## PROMPT
Reproduce the records from the beginning through the line containing "整理筆記(我也有做心智圖)並大量練習題目!我", substituting "概念圖" for "心智圖" and keeping everything else the same. Leave the pictures out.

## EXTRACTED MATERIAL
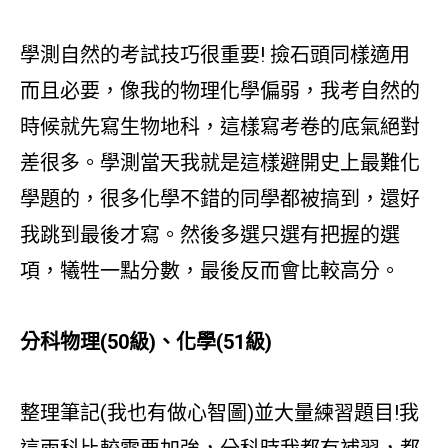
學測自然的考試技巧很重要! 撿石頭同樣適用
而且必要，像我的物理化學偏弱，我考自然的
時候就先寫生物地科，這樣寫考卷的底氣絕對
差很多。學測當天我就是這樣避開史上最難化
學題的，很多化學不錯的同學都被搞到，還好
我跳到最後才寫。然後多選只選有把握的選
項，犧牲一點分數，最後反而會比較高分。
分科物理(50級)、化學(51級)
整理筆記(我也有做心智圖)並大量練習題目!我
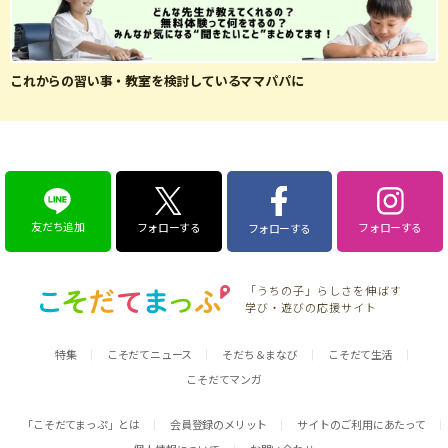
これからの習い事・教室を検討しているママパパに
友だち追加
フォローする
フォローする
フォローする
「うちの子」らしさを伸ばす
学び・遊びの応援サイト
特集
こそだてニュース
そだち＆まなび
こそだて生活
こそだてマンガ
「こそだてまっぷ」とは
会員登録のメリット
サイトのご利用にあたって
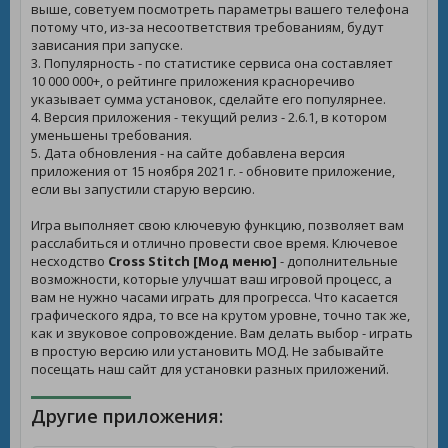
выше, советуем посмотреть параметры вашего телефона
потому что, из-за несоответствия требованиям, будут
зависания при запуске.
3. Популярность - по статистике сервиса она составляет
10 000 000+, о рейтинге приложения красноречиво
указывает сумма установок, сделайте его популярнее.
4. Версия приложения - текущий релиз - 2.6.1, в котором
уменьшены требования.
5. Дата обновления - на сайте добавлена версия
приложения от 15 ноября 2021 г. - обновите приложение,
если вы запустили старую версию.
Игра выполняет свою ключевую функцию, позволяет вам
расслабиться и отлично провести свое время. Ключевое
несходство
Cross Stitch [Мод меню]
- дополнительные
возможности, которые улучшат ваш игровой процесс, а
вам не нужно часами играть для прогресса. Что касается
графического ядра, то все на крутом уровне, точно так же,
как и звуковое сопровождение. Вам делать выбор - играть
в простую версию или установить МОД. Не забывайте
посещать наш сайт для установки разных приложений.
Другие приложения:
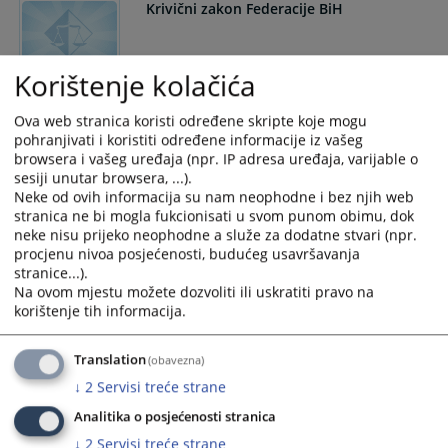
the
the
Krivični zakon Federacije BiH
calendar
calendar
and
and
select
select
Korištenje kolačića
a
a
Zakon o sudovima u Federaciji BiH
date.
date.
Ova web stranica koristi određene skripte koje mogu
Press
Press
pohranjivati i koristiti određene informacije iz vašeg
the
the
browsera i vašeg uređaja (npr. IP adresa uređaja, varijable o
question
question
sesiji unutar browsera, ...).
Neke od ovih informacija su nam neophodne i bez njih web
mark
mark
Zakon o krivičnom postupku FBiH
stranica ne bi mogla fukcionisati u svom punom obimu, dok
key
key
neke nisu prijeko neophodne a služe za dodatne stvari (npr.
to
to
procjenu nivoa posjećenosti, budućeg usavršavanja
get
get
stranice...).
the
the
Na ovom mjestu možete dozvoliti ili uskratiti pravo na
Zakon o izvršenju krivičnih sankcija u
keyboard
keyboard
korištenje tih informacija.
FBiH
shortcuts
shortcuts
for
for
Translation
(obavezna)
changing
changing
↓
2
Servisi treće strane
dates.
dates.
Zakon o upravnom postupku Federacije
Analitika o posjećenosti stranica
BiH
↓
2
Servisi treće strane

## OUTPUT FOR THIS EXERCISE
學測自然的考試技巧很重要! 撿石頭同樣適用
而且必要，像我的物理化學偏弱，我考自然的
時候就先寫生物地科，這樣寫考卷的底氣絕對
差很多。學測當天我就是這樣避開史上最難化
學題的，很多化學不錯的同學都被搞到，還好
我跳到最後才寫。然後多選只選有把握的選
項，犧牲一點分數，最後反而會比較高分。
分科物理(50級)、化學(51級)
整理筆記(我也有做概念圖)並大量練習題目!我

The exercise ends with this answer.